The Supreme Court handed former President Donald Trump a loss Thursday in his dispute with the Justice Department over documents seized from his Mar-a-Lago residence, rejecting his request that a special master be allowed to review classified papers. The justices denied Trump’s relatively narrow emergency request in a brief unsigned order. There were no noted dissents.
For those who might benefit from a refresher, let’s revisit our earlier coverage and review how we arrived at this point.
It was last month when U.S. District Court Judge Aileen Cannon gave Trump and his lawyers effectively everything they wanted in the Mar-a-Lago scandal: The Trump-appointed jurist approved a request for a special master and blocked parts of the Justice Department’s ongoing investigation.
As we’ve discussed, among legal experts from the left, right and center, a consensus formed quickly: Cannon’s decision was ridiculous. Prominent legal voices used words like “nutty,” “preposterous” and “oblivious” when describing the Labor Day ruling. Neal Katyal, a former acting solicitor general, described the judge’s legal analysis as “terrible” and “awful,” before concluding: “Frankly, any of my first-year law students would have written a better opinion.”
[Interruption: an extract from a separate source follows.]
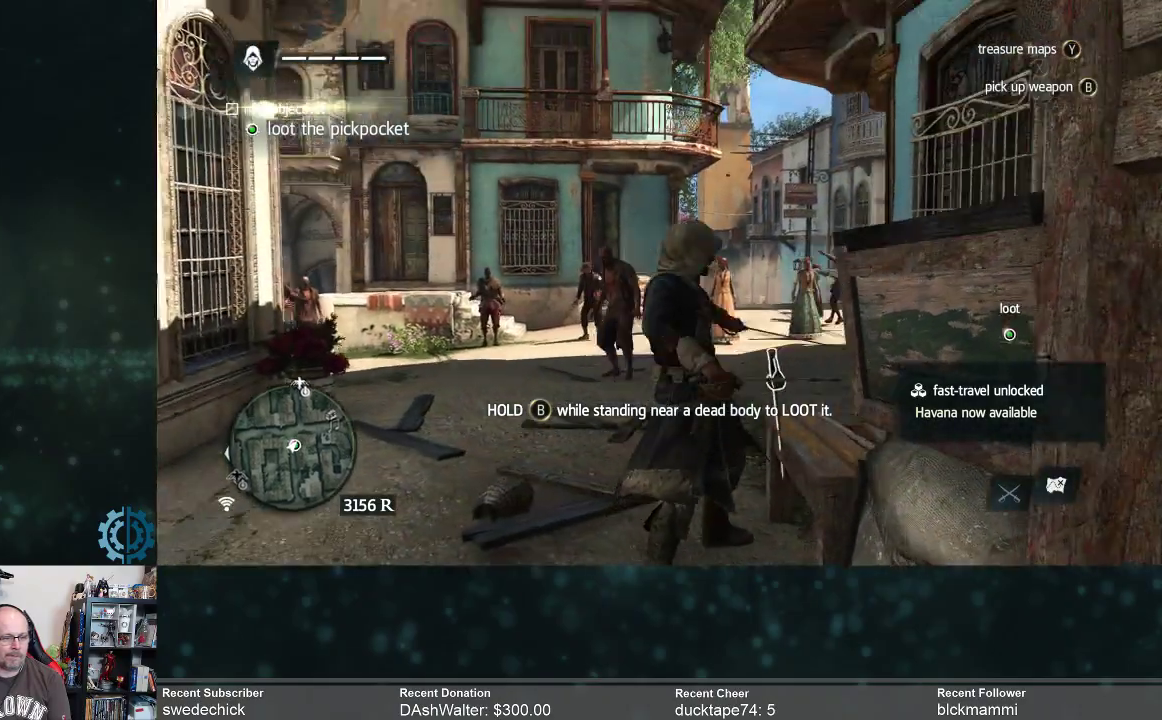
{"dt_ms": 500, "buttons": [], "left_stick": "center", "right_stick": "down-right", "events": [[167, "right_stick", "center"], [367, "right_stick", "down-right"]]}
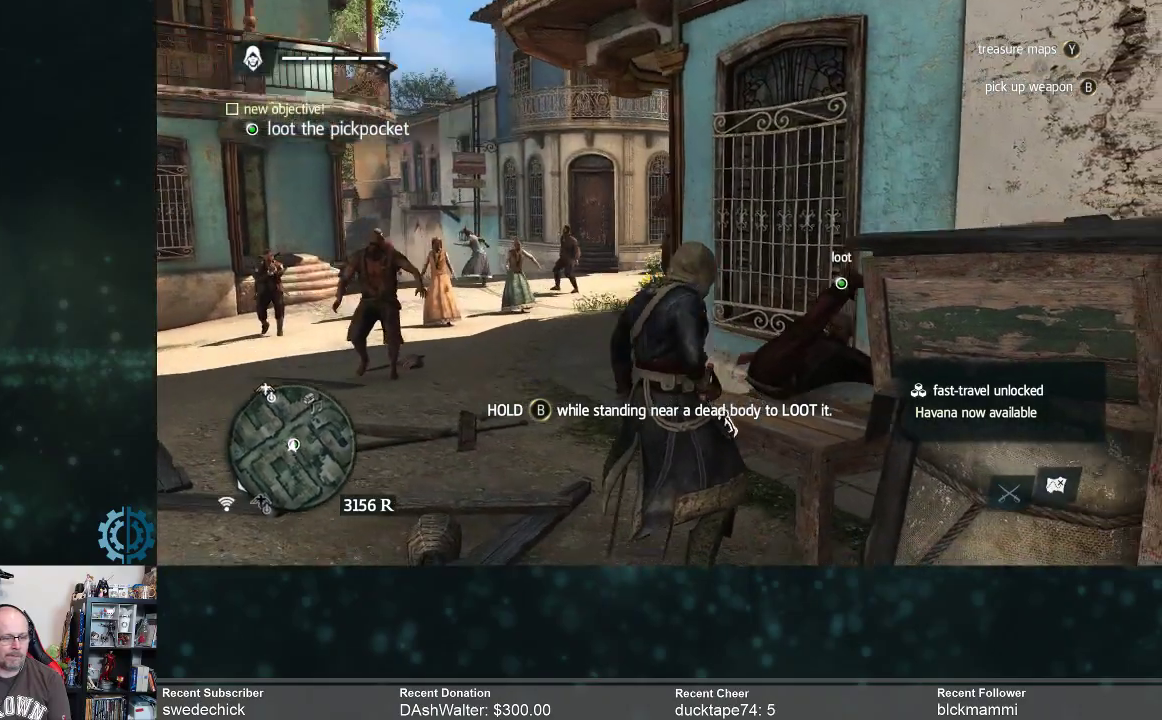
{"dt_ms": 500, "buttons": ["B"], "left_stick": "center", "right_stick": "center", "events": [[33, "right_stick", "center"], [300, "B", "down"]]}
On Sept. 21, a three-judge panel at the 11th Circuit Court of Appeals — including two Trump appointees — undid key elements of Cannon’s order.
Harvard law professor Lawrence Tribe said the 11th Circuit’s ruling read “a lot like a stern but polite reprimand of a child caught red-handed who needs to be read the riot act.”
Perhaps most important were the practical implications of these developments: Team Trump made a bizarre executive privilege argument claiming that a former president could block the executive branch from reviewing and using its own materials. Cannon agreed, blocking the Justice Department’s access, and raising questions as to whether the conservative jurist even understood the concept of executive privilege.
The 11th Circuit undid this egregious mistake, telling federal officials that they can again use the classified materials retrieved from the Republican’s glorified country club.
Team Trump filed a narrow appeal with the Supreme Court, related specifically to Judge Raymond Dearie’s access as special master to reviewing the documents. From the NBC News report:
Trump’s lawyers had said the decision to block Dearie’s access “impairs substantially the ongoing, time-sensitive work of the special master.” ... Solicitor General Elizabeth Prelogar, on behalf of the Justice Department, said in court papers that Trump would suffer “no harm at all” if the documents are temporarily withheld from the special master. Addressing Trump’s potential ownership stake in the documents, including possible assertions of attorney-client privilege of executive privilege, Prelogar said Trump had “no plausible claims.”
The justices responded today with a one-sentence order: “The application to vacate the stay entered by the United States Court of Appeals for the Eleventh Circuit on September 21, 2022, presented to Justice Thomas and by him referred to the Court is denied.”
If any justices dissented, they kept their concerns to themselves.
Between this news and the Jan. 6 committee’s subpoena, if the former president throws a tantrum later today, at least we’ll know why.